© Derek Goodwin

Peter Singer: « Renvoyez les boat people et allez chercher des réfugiés dans les camps »

Le Vif

« Les Européens devraient se poser la question suivante: faut-il donner le droit de résidence à celui qui traverse la mer et qui réussit à atteindre la côte plutôt qu’à celui qui attend dans un camp en Jordanie ou au Liban ? »

Né en 1946 à Melbourne, Peter Singer est le fils d’émigrés viennois. Depuis plusieurs années, ses idées sur l’interruption de grossesse et l’assistance active aux mourants suscitent la polémique. Dans son nouveau livre intitulé The Most Good You Can Do il propose un regard rationnel et réaliste sur la pitié, la miséricorde et l’engagement caritatif. Singer souhaite optimaliser les coûts et les bénéfices de façon à ce que les moyens disponibles soient utilisés pour améliorer le bien-être d’un maximum de gens. Pour lui, ce n’est pas le sentiment mais la raison qui doit déterminer notre comportement éthique.

Ainsi, Singer estime que si nous devons décider et que nos possibilités sont limitées, ce qui est généralement le cas, il faut intervenir de manière réfléchie. « En général, à moyens égaux, il vaut mieux sauver un grand nombre de vies qu’un petit. Et il vaut mieux sauver les jeunes que les personnes âgées. « Si j’avais été capitaine du Titanic, j’aurais donné priorité aux jeunes de vingt ans, simplement parce qu’il leur reste plus de temps à vivre et donc plus de potentiel d’avenir. Dans la réalité, le droit de vie est bafoué à chaque minute.

L’accueil de réfugiés sauve des vies. Des milliers de boat people se noient en essayant d’atteindre l’Europe ou l’Australie. Votre patrie, l’Australie, mène une politique stricte de no-entry. Tous, sans exception, sont renvoyés.

Singer: Ce n’est pas toute la vérité. L’Australie ne laisse entrer personne qui atteint ses plages de façon illégale. Cependant, proportionnellement au nombre d’habitants, elle accueille un contingent important de réfugiés par voie légale. Peut-être qu’elle pourrait en héberger plus. Cependant, la question éthique qui se pose, et les Européens aussi doivent se la poser, est la suivante : faut-il donner le droit de résidence à celui qui traverse la mer et qui réussit à atteindre la côte plutôt qu’à celui qui attend dans un camp en Jordanie ou au Liban ? Je trouve plus justifié de les renvoyer et d’aller plutôt chercher des réfugiés dans les camps en respectant des critères objectifs et réfléchis.

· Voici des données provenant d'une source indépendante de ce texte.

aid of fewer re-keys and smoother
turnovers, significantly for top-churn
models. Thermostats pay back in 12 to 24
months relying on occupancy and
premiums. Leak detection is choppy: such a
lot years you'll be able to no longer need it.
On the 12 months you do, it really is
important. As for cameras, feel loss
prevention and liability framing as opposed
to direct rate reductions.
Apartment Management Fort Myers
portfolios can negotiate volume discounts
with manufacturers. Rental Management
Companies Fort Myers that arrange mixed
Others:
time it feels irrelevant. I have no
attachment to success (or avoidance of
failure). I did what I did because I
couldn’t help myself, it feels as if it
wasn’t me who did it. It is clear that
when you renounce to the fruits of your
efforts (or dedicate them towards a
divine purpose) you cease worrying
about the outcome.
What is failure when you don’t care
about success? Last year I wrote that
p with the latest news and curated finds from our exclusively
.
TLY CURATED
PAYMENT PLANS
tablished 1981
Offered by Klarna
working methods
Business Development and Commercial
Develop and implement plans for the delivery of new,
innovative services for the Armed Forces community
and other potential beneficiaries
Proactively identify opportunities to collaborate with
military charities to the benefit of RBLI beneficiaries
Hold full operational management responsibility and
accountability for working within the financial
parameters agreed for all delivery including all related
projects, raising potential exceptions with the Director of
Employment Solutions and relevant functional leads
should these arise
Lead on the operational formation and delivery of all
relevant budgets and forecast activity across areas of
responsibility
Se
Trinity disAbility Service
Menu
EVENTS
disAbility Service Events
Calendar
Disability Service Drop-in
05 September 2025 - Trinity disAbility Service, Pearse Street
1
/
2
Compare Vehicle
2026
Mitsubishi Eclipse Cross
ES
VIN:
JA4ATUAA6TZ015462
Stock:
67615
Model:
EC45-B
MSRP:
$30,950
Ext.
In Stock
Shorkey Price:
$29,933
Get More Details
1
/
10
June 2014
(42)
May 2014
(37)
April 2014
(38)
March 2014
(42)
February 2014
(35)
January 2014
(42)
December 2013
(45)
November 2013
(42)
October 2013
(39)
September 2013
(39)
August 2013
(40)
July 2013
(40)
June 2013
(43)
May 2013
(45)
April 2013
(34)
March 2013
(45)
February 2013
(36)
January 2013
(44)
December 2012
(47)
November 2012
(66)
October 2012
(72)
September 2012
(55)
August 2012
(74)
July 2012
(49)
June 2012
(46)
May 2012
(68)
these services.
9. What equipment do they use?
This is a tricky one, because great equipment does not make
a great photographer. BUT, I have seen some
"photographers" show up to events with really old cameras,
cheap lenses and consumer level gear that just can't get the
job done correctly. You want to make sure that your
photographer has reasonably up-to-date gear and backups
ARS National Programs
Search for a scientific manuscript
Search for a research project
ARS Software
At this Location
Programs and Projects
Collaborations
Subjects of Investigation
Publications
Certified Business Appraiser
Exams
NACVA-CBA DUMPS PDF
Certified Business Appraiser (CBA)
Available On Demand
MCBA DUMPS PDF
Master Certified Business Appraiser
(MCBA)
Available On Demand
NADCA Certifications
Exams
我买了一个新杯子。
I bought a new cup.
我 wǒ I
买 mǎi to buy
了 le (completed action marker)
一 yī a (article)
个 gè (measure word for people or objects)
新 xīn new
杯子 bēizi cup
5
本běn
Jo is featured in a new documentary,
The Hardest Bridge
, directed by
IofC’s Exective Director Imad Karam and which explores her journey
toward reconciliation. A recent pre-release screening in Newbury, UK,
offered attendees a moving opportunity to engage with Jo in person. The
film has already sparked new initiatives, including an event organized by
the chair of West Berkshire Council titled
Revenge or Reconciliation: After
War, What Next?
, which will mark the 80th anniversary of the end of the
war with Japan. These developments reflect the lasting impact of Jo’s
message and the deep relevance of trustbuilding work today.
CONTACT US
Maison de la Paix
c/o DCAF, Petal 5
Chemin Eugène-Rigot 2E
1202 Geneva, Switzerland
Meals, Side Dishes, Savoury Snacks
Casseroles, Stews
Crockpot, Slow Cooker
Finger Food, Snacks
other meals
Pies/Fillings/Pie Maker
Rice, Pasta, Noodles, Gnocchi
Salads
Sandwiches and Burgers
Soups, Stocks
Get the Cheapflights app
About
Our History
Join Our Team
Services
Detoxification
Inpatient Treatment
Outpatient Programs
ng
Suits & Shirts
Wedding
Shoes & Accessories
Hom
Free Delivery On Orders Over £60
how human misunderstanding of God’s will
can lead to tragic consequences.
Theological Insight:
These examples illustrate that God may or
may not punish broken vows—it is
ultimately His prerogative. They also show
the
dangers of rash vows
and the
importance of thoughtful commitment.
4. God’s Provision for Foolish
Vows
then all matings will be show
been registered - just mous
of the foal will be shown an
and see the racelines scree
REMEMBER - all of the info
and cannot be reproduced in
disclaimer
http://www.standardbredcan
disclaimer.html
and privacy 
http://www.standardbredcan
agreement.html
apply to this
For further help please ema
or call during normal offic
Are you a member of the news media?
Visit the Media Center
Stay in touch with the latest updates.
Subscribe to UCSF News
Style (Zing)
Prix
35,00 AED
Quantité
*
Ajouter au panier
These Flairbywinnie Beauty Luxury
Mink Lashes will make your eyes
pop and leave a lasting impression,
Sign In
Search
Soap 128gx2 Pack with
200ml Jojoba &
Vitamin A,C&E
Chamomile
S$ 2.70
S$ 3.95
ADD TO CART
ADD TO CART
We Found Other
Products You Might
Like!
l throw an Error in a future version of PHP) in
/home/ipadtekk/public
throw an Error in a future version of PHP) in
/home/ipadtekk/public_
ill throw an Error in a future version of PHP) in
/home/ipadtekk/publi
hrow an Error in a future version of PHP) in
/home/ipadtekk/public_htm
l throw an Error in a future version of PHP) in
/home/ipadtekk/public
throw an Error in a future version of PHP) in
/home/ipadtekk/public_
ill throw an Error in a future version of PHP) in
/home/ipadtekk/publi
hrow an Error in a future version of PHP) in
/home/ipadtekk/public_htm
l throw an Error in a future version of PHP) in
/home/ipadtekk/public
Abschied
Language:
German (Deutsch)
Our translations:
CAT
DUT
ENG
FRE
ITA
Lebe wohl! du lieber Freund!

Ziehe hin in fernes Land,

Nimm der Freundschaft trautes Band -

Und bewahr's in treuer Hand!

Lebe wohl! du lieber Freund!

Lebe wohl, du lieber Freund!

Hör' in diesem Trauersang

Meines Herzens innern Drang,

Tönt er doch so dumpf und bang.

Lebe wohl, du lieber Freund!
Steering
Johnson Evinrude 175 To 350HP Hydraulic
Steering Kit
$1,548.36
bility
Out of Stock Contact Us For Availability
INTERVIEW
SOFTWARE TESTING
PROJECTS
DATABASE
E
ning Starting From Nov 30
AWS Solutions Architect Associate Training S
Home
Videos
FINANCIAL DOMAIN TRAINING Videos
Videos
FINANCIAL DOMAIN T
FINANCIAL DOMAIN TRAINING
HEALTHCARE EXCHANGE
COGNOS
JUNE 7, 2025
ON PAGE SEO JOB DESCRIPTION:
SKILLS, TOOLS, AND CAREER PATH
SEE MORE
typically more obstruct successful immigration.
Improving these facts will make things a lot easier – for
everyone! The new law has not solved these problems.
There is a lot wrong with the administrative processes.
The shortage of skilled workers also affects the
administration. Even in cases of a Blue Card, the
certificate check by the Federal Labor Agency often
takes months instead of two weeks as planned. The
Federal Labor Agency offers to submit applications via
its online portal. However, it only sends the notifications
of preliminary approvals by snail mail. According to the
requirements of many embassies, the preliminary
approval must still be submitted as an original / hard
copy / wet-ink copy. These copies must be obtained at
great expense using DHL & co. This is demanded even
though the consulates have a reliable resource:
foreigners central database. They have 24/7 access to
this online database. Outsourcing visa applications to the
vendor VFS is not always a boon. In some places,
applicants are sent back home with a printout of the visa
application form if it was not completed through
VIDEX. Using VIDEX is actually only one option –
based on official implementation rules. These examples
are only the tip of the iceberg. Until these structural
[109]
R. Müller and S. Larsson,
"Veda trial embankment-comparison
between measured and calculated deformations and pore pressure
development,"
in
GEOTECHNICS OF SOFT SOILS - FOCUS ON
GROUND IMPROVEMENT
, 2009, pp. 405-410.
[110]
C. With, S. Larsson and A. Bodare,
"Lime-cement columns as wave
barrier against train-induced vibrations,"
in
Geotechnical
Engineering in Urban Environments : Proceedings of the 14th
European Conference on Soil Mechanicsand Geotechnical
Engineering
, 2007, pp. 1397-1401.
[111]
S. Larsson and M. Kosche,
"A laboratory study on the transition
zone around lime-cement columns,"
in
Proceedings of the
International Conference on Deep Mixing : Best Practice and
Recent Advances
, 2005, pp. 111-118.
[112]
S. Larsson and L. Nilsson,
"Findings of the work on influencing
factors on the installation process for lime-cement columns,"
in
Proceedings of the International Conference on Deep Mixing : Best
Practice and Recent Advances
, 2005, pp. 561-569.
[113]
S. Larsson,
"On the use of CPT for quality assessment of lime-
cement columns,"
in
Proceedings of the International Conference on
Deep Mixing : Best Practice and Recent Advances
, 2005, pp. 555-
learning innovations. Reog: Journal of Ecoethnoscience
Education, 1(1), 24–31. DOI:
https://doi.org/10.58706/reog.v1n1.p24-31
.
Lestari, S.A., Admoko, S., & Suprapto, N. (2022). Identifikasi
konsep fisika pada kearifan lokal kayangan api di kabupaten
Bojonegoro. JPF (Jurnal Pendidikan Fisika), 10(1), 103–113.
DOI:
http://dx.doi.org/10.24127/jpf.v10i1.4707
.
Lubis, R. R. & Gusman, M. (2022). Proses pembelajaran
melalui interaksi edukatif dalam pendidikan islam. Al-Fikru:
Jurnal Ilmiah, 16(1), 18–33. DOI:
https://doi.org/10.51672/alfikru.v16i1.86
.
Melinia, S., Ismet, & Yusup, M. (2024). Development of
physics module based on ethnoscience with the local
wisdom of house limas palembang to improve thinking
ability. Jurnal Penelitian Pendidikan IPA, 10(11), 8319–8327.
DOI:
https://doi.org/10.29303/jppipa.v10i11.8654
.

Pour vous, il faut tenter de sauver un maximum de vies et rendre le monde plus viable pour le plus grand nombre. En même temps, vous êtes le point de mire de critiques et de polémiques parce que sous certaines conditions, vous excusez le meurtre d’une vie « indigne d’être vécue », telle que celle d’un nouveau-né lourdement handicapé. Pour vous toutes les vies ne sont-elles pas sacrées ?

Singer: Je ne crois pas que toutes les vies humaines se valent, peu importe la qualité de vie. En soins intensifs, les médecins et les proches de patients décident de débrancher des appareils et de mettre fin à des vies. Pourquoi les parents d’un nouveau-né atteint de lésions irréparables, causées par d’importantes hémorragies cérébrales par exemple, n’auraient-ils pas le droit de décider de sa mort ? Entre l’avortement d’un embryon, atteint de lésions génétiques, et la mise à mort d’un nourrisson gravement handicapé, il y a une sorte de frein psychologique. D’un point de vue éthique, la distinction est faible, même négligeable. La question éthique décisive doit être : la qualité de vie de cet enfant est-elle misérable au point qu’il vaut mieux ne pas le laisser vivre ? Il s’agit finalement d’un soulagement de la souffrance. C’est pourquoi il est scandaleux de me comparer aux euthanistes nazis comme on l’a fait en Allemagne.

Le souvenir des pratiques nazies a éveillé la méfiance de l’opinion publique allemande contre toute forme d’assistance aux mourants.

Singer: Je comprends. Par contre, ce que je ne comprends pas, c’est pourquoi on m’empêche de parler et qu’on se dérobe à une discussion argumentée. N’oublions pas que la liberté d’expression figure parmi les premiers droits bafoués par les nazis.